I recognize that much of this thinking is wish fulfillment. That the most meaningful part of my life seems to be in my own head, and I despair of ever truly communicating the view of the world which rests within.
These simulation theory ideas allow the fantasy to be entertained in which, my thoughts, my sentiments, my breakthroughs count for something; they represent actual bedrock of the reality, not the forms or imitations of reality, but the ur-grund, the substance behind it all.
If I were a simulation, at least what I do is meaningful to someone, even if it’s an alien watching me struggle, laughing to himself on some incomprehensible world.
This scenario is still more plausible to me than God; in order for there to be a God in this same role as simulation-master, he would be a sadist, insecure, like someone who owns dogs and has them fight and struggle over the same piece of meat. When you’re superior over beings and you allow them to suffer, for some eschatological purpose, then it’s hard to argue that you’re benevolent. You possess the same ends-justify-the-means banality present in every bureaucrat who extinguishes a species.
In my head, the place I’m stuck most of the time, I recognize a compatriot in David Foster Wallace, someone who spent most of his life in his own head, and sought to be normal, to feel normal in so many ways, drugs, alcohol, television, tennis, running . . . solipsism was the major theme of his work, the idea that each of us is trapped in their own mind, and can communicate only in bits and pieces. Infinite Jest starts with Hal Incandenza trying to explain himself to the University of Arizona, and instead restrained and taken to a mental hospital when his words elicit terror in those hearing them. His attempts to reassure them only make matters worse. The book then spins off into a hundred different short stories, culminating in Hal’s electroshock therapy and all the stories coming to an end, as that cosmic aspect of him is destroyed.
What I’d love is to be like everyone else, to be simple, to be satisfied with the life I’ve made and what I have.
And I push and push and go and go and then I run into the same crap. Small minds, rude people, and my own failure to communicate, failure to persuade other people as to the truth of my own words, the substance of my own minds. The people who truly “get” me in this world I could number on one hand, and it’s an awfully lonely place to be.
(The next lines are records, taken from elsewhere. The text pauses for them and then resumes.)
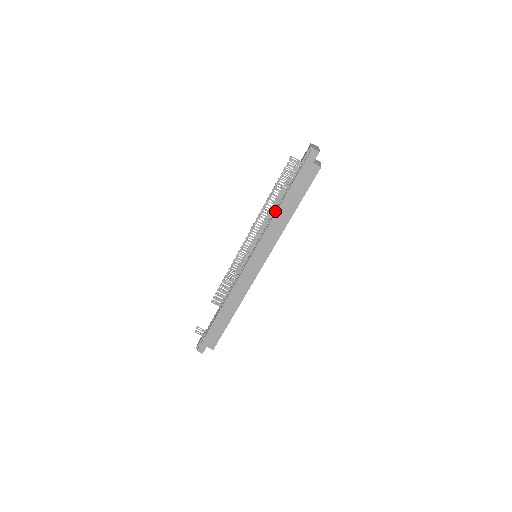
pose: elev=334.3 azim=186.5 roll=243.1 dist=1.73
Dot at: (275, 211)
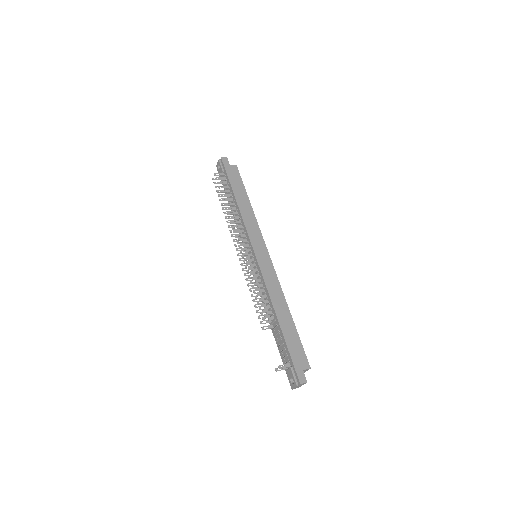
Dot at: (237, 210)
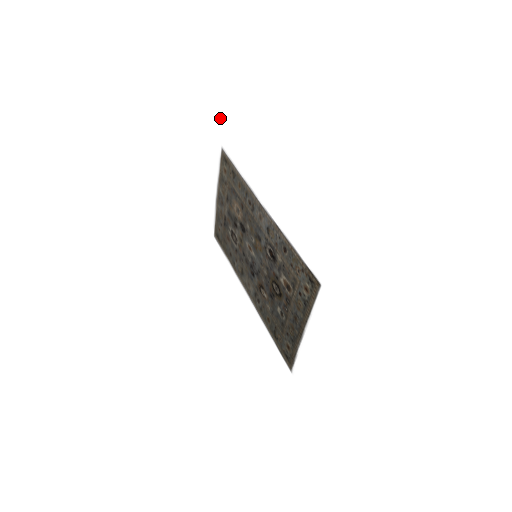
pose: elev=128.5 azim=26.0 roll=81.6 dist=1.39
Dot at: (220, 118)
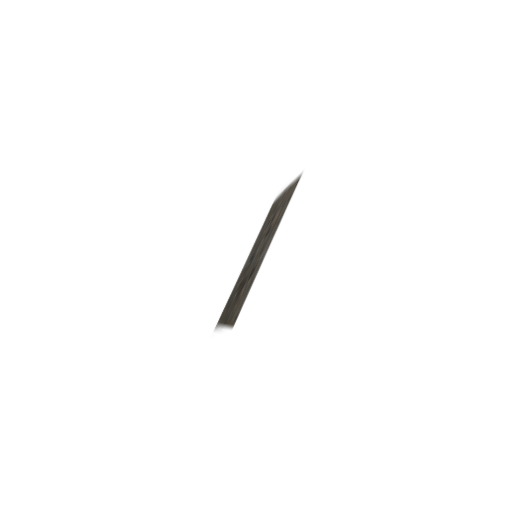
Dot at: (314, 158)
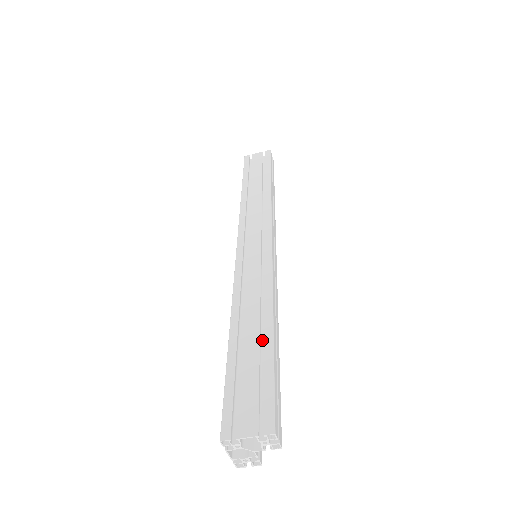
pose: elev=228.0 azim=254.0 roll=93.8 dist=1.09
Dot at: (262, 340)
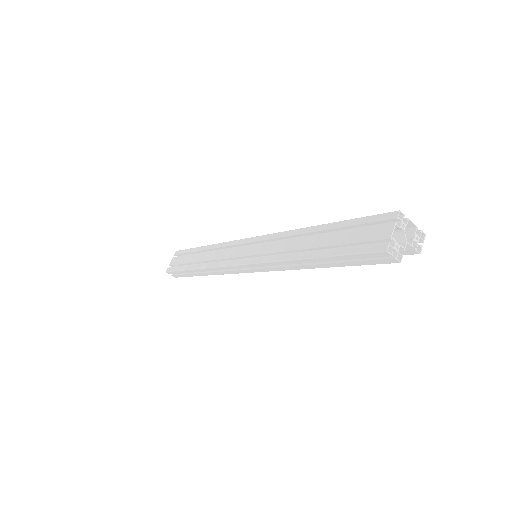
Dot at: occluded
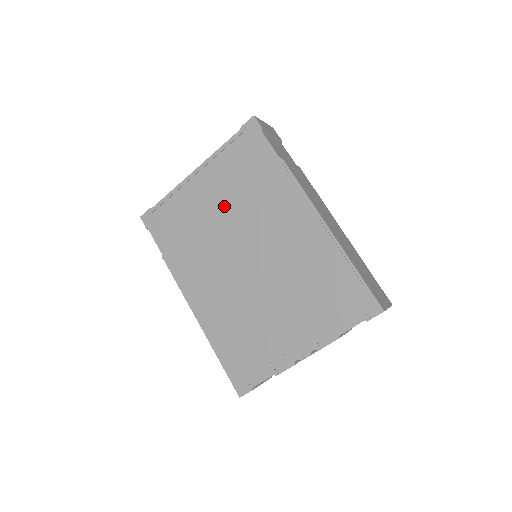
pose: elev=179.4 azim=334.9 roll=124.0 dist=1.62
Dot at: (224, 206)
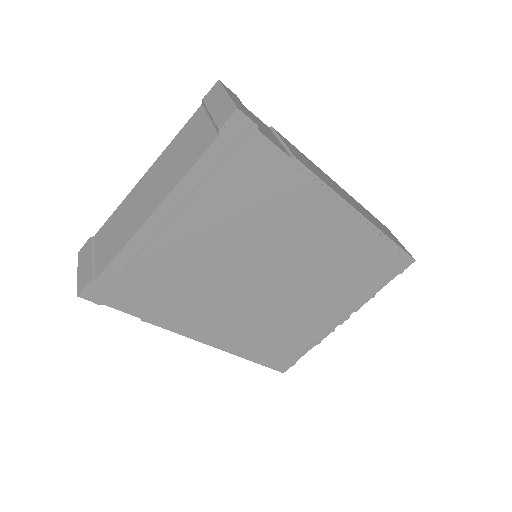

Sure, I’m given to self pity, and I can spin out on a jag of crying and “woe-is-me” for some time, not that it helps anybody.
If I didn’t like people, if I didn’t care about people, then I would be happy as a hermit, toiling on my individual problems. However, I strive for connection and communication with them. I try and share my enthusiasm, my sense of humor, the things I love, and it all falls flat.
So, if you’ve seen the movie Pi, you’ll know where I’m going with this. Left to my own devices, with the science and engineering and computing knowledge, would I discover and define something which could give life to a dying world? Redefine a paradigm like Einstein? Or put a drill in my own head?